We’ll need to ensure that ANY data produced in these runs are properly tagged in reference to conditions used during these runs:
date
software version (Stack, …)
origin of input data
description of input date
values of run parameters
Is there anythng foreseen or available in the LSST software, in terms of logging data, conventions, formats, or even database, to conventionnally store and retrieve run data?
In calendar 2016 we hope to investigate and develop “workflow” solutions that would provide storage and discovery of run information (“processing metadata”) in a database such as you are asking for, but our current facilities are rather more primitive.

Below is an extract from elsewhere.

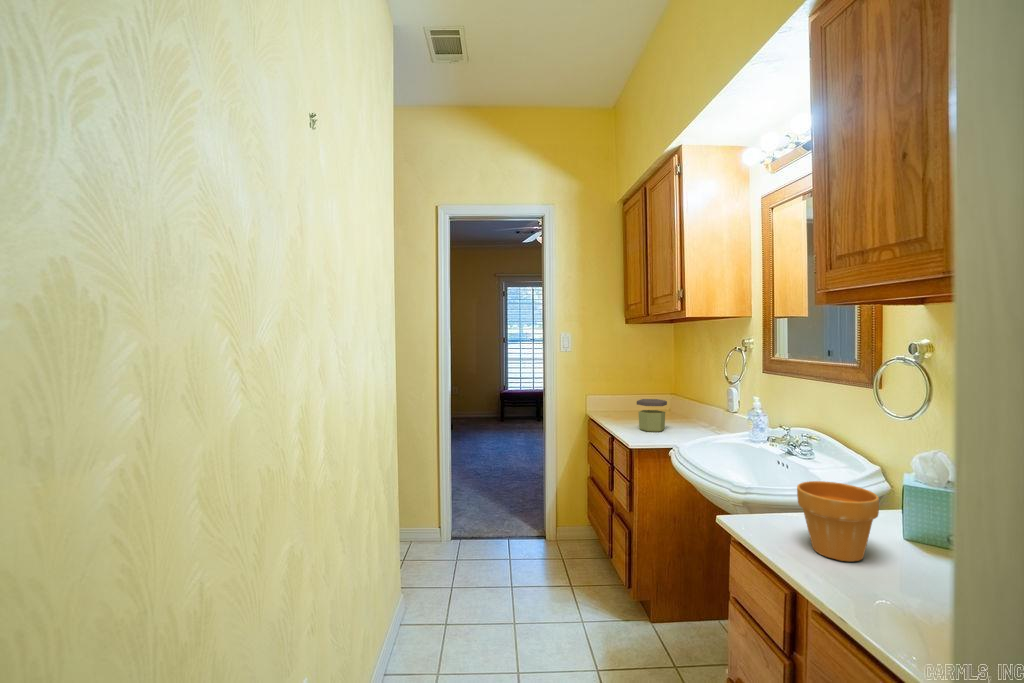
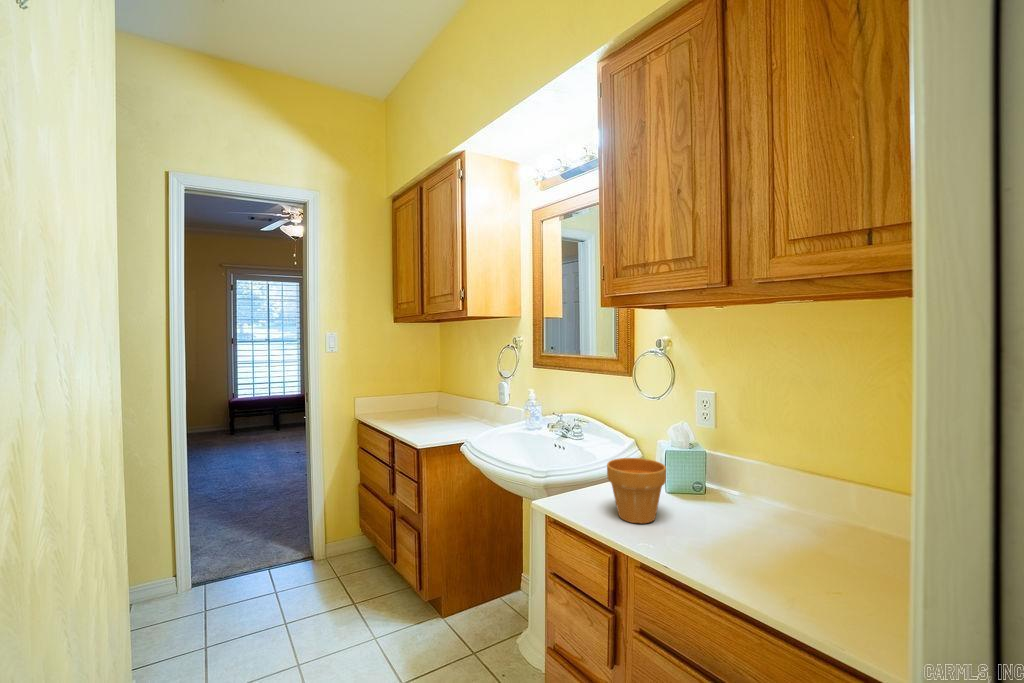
jar: present [637,399,667,432] -> none [418,397,446,430]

Our CmdLineTasks persist the configuration (“values of run parameters”) to the output repository. Software versions can be obtained using “eups list --setup” and are persisted by the ctrl_orca orchestration layer, if that is used (itself or with ctrl_execute).
(DM-3372, which is not currently scheduled, may also be relevant.)
Yup, I’d be very interested in connecting my provenance prototype with pipelines but I heard pipeline orchestration code is not ready for that yet and it is better to wait.
ctrl_orca when executed through ctrl_execute (via runOrca.py) will execute “eups list --setup” and deposit it in the output directory.
The orchestration software itself used ctrl_provenance when policy files were in use, and saved the software versions to the database (along with other things). When the switchover to pex_config happened, orchestration switched to that as well. When the new provenance code is ready, we can get that functionality added back into Orca.